* Text block *
☆ ☆ ☆ ☆ ☆ ☆ ☆
Routes a reaction's tasks to a named thread pool with fixed concurrency.

Syntax

on<Trigger<T>, Pool<PoolType>>().then([](const T& data) {
    // executes on PoolType's thread pool
});

Parameters

Pool<PoolType> takes a single template parameter: a struct defining the pool's identity and thread count.

The struct must satisfy:

Member Type Description
name static constexpr const char* Optional. Name assigned to pool threads (defaults to the demangled type name).
concurrency static constexpr int Required. Number of threads in the pool.
struct GPUPool {
    static constexpr const char* name = "GPU";
    static constexpr int concurrency = 2;
};

Behavior

flowchart LR
    T1[Task A] --> D{Pool?}
    T2[Task B] --> D
    T3[Task C] --> D

    D -->|Pool&lt;GPUPool&gt;| GP[GPUPool\n2 threads]
    D -->|Pool&lt;IOPool&gt;| IP[IOPool\n4 threads]
    D -->|No Pool specified| DP[Default Pool]
  • Each unique PoolType creates a dedicated set of threads, separate from all other pools.
  • Pool threads are created lazily on first use.
  • Threads are named using the name member, making them identifiable in debuggers and profilers.
  • Without Pool, tasks execute on the default thread pool.
  • Only one Pool may be specified per reaction. Specifying multiple results in a runtime exception (std::invalid_argument).
☆ ☆ ☆ ☆ ☆ ☆ ☆
* Raw data *

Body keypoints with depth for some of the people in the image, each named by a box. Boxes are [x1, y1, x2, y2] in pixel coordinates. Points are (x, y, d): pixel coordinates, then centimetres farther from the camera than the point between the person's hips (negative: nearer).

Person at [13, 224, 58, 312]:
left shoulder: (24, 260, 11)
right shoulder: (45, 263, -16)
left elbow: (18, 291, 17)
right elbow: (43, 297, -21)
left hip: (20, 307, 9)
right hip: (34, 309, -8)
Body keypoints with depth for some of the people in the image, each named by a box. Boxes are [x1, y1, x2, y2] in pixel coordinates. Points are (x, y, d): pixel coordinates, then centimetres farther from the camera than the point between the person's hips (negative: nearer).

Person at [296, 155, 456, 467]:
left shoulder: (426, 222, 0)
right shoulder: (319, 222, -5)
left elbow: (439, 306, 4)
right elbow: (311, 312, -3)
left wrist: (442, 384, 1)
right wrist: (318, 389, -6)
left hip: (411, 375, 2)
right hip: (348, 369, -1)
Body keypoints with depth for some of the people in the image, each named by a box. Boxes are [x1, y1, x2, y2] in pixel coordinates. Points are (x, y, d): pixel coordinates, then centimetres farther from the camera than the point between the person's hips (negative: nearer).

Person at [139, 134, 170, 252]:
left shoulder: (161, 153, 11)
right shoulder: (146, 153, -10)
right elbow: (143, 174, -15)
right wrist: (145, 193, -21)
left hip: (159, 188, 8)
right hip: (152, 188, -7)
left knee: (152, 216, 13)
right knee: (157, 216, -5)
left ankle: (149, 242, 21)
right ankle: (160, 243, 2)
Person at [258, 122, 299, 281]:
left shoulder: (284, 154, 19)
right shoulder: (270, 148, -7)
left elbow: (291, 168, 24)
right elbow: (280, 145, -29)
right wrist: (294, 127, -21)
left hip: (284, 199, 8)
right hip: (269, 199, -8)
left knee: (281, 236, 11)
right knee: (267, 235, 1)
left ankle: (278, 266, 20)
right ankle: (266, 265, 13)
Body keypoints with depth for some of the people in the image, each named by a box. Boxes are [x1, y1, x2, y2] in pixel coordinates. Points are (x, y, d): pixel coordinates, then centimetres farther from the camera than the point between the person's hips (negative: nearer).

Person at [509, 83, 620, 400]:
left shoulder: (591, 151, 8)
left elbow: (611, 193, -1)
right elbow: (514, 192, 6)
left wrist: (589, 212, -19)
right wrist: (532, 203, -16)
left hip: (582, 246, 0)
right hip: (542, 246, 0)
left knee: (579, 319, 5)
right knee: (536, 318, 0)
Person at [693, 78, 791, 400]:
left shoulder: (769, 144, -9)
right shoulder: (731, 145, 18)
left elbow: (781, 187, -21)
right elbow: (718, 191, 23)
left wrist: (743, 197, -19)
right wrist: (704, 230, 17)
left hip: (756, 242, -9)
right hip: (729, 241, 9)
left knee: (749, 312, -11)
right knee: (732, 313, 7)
☆ ☆ ☆ ☆ ☆ ☆ ☆
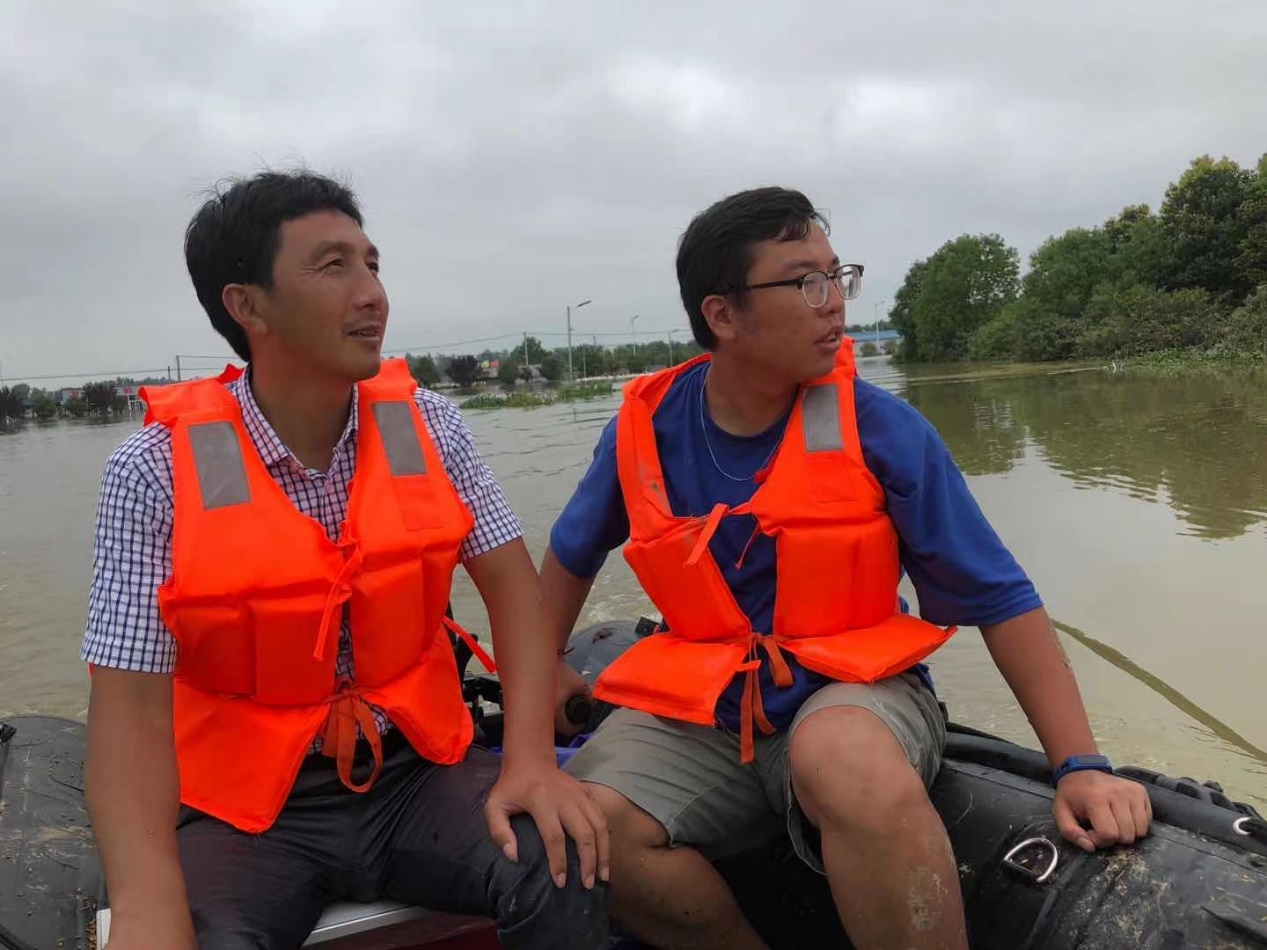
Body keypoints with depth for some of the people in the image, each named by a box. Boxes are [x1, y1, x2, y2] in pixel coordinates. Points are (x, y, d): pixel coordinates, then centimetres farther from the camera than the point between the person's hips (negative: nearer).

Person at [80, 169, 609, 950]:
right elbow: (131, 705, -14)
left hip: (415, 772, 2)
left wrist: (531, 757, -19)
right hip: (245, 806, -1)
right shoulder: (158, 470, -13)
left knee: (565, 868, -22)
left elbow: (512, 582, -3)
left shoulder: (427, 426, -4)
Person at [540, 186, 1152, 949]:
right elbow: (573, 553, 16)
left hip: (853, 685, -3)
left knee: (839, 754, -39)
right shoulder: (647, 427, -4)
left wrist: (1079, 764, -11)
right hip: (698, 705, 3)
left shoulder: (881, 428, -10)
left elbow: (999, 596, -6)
☆ ☆ ☆ ☆ ☆ ☆ ☆
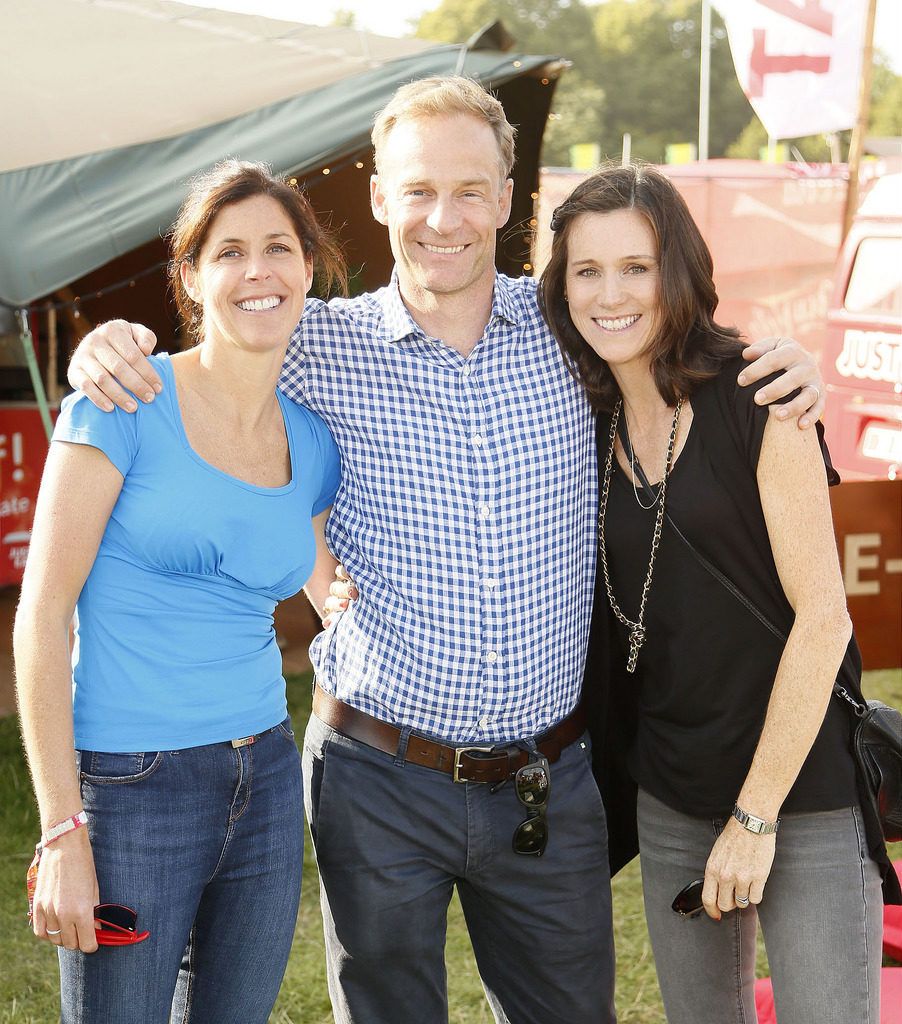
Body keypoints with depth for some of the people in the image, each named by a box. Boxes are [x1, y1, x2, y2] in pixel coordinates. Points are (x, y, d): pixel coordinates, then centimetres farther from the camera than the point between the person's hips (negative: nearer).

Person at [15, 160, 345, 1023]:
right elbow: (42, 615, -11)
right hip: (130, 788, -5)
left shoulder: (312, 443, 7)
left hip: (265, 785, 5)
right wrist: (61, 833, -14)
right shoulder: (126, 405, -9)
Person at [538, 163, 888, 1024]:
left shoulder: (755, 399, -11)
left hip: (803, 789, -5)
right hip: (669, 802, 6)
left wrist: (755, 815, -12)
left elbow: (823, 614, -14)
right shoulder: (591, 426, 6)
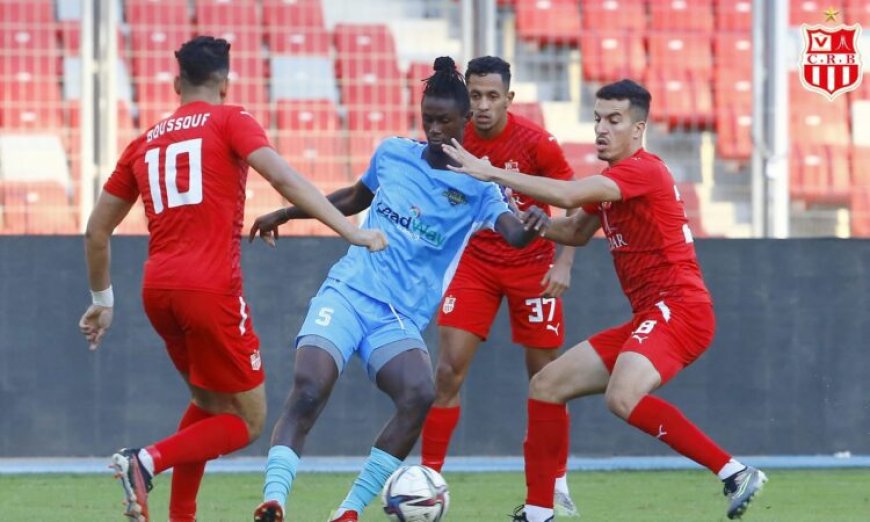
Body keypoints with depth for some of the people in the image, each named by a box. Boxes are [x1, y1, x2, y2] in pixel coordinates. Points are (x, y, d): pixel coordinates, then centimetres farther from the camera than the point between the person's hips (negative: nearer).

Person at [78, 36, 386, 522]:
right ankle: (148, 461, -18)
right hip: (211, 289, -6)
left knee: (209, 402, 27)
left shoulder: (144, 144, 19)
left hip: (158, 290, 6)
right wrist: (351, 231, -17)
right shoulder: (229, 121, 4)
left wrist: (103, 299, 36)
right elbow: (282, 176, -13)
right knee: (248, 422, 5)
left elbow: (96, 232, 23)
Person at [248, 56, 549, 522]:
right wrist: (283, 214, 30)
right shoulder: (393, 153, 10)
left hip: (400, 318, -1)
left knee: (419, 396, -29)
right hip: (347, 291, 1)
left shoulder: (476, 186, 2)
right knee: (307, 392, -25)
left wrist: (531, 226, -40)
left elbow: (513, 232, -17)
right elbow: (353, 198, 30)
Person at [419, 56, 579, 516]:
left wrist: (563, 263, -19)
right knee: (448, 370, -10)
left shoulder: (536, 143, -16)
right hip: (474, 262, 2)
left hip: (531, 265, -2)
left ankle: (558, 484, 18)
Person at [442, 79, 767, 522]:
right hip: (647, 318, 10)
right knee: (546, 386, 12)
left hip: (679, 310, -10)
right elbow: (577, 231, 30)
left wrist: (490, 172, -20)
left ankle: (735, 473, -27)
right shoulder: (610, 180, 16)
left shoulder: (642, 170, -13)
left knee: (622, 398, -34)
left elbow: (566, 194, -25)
☆ ☆ ☆ ☆ ☆ ☆ ☆
* Brief 1 *
Answer the following about the text on thread pools, one line each.
(a) What does the concurrency member give, and is it required or optional?
(b) When are pool threads created?
(c) What results from specifying more than one Pool in a single reaction?
* Brief 2 *
Extend the text on thread pools past its last bullet point.

* Task answer 1 *
(a) The number of threads in the pool; it is required.
(b) Lazily, on first use.
(c) A runtime exception (std::invalid_argument).

* Task answer 2 *
  • Pool implements the pool DSL extension point.

Example

#include <nuclear>

struct ComputePool {
    static constexpr const char* name = "Compute";
    static constexpr int concurrency = 4;
};

class Processor : public NUClear::Reactor {
public:
    Processor(std::unique_ptr<NUClear::Environment> environment) : Reactor(std::move(environment)) {

        on<Trigger<WorkItem>, Pool<ComputePool>>().then([](const WorkItem& item) {
            // Runs on one of ComputePool's 4 threads
            process(item);
        });
    }
};

Notes

  • MainThread is a built-in pool with concurrency = 1 that executes tasks on the main thread rather than spawning a new one.
  • Pool controls which threads run a task; use Group to control how many tasks run concurrently across a logical group, and Priority to control scheduling order.
  • Thread pool size is fixed at compile time via the concurrency value.